L’ancien Insoumis François Ruffin s’est dit en « désaccord complet » avec le vote de ses anciens camarades. « La place d’un écrivain n’est pas en prison, qu’on soit d’accord ou pas avec ce qu’il écrit. Évidemment qu’il faut tout faire pour la libération d’un écrivain », a-t-il réagi.
Tollé également à droite. « Cette résolution demandait la libération immédiate d’un homme malade. Et Mme Rima Hassan dit ‘‘non, je refuse, je vote contre’’. C’est inhumain, c’est politiquement scandaleux », a renchéri le ministre de l’Intérieur Bruno Retailleau, qualifiant Mme Hassan de « suppôt du régime algérien ».
Bien que ce texte ait été co-signé par cinq groupes du Parlement européen, dont les socialistes et les écologistes, Manon Aubry, qui « soutient la libération de Boualem Sansal », a justifié son vote à l’AFP en « dénonçant l’instrumentalisation faite par l’extrême droite de ce cas pour attiser les tensions avec l’Algérie et alimenter leur agenda xénophobe ».
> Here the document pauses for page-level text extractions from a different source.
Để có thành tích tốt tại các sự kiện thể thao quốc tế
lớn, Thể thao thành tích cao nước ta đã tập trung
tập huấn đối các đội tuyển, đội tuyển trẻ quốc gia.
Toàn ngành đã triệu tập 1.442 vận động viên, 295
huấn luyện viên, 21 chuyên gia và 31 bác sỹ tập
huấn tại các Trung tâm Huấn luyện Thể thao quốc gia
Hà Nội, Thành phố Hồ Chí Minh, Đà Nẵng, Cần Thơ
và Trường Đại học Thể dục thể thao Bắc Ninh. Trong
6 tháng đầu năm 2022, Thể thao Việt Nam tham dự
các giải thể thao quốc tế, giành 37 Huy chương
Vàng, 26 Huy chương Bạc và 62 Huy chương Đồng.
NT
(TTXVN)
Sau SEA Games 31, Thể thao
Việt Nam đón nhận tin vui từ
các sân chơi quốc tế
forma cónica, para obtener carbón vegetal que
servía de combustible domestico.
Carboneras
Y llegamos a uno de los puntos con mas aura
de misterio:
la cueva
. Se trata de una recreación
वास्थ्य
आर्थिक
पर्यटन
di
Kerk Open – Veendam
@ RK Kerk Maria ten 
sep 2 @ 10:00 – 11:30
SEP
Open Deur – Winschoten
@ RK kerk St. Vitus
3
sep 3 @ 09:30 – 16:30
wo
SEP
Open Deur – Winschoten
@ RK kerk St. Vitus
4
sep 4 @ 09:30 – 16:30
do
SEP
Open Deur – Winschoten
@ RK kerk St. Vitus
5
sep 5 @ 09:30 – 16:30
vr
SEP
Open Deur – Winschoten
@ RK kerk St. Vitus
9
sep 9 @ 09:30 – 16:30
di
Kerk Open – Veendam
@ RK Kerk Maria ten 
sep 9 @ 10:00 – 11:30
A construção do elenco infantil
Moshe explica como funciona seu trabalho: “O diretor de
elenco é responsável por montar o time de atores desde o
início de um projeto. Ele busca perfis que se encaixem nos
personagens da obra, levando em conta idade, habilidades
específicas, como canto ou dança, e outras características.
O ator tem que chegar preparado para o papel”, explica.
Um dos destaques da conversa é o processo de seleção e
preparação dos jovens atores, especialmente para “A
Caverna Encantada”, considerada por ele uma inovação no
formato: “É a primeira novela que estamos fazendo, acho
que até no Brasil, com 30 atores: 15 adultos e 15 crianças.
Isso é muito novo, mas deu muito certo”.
Soutenir plutôt la cause palestinienne
Même argumentation pour Rima Hassan qui a expliqué à l’AFP vouloir s’opposer à « une instrumentalisation de ce vote pour nourrir une escalade diplomatique, ce texte est un fourre-tout de tout ce qui nous dérange avec l’Algérie ». Et l’égérie controversée de la cause palestinienne d’inviter sur X « les défenseurs de Sansal à déployer autant d’énergie à défendre les droits humains des Palestiniens ».
Le cas de l’écrivain, naturalisé français en 2024, a de fait envenimé les relations entre la France et son ancienne colonie qui se sont détériorées depuis l’été dernier avec l’annonce de l’appui de Paris au plan d’autonomie marocain pour le territoire disputé du Sahara occidental.
M. Retailleau, qui a lui-même multiplié les déclarations véhémentes contre Alger, a admis que Boualem Sansal était « sans doute l’otage de cette relation tendue entre les deux pays ». Et il a demandé « au régime algérien un geste humanitaire ».
Pour M. Glucksmann, ce vote est en tout cas un argument supplémentaire pour justifier la rupture en France entre socialistes et Insoumis intervenue sur la censure du gouvernement Bayrou. « Notre vision du monde, nos principes ne sont pas les mêmes, notre rapport au débat public n’est pas le même. Arrêtons l’hypocrisie », a-t-il plaidé.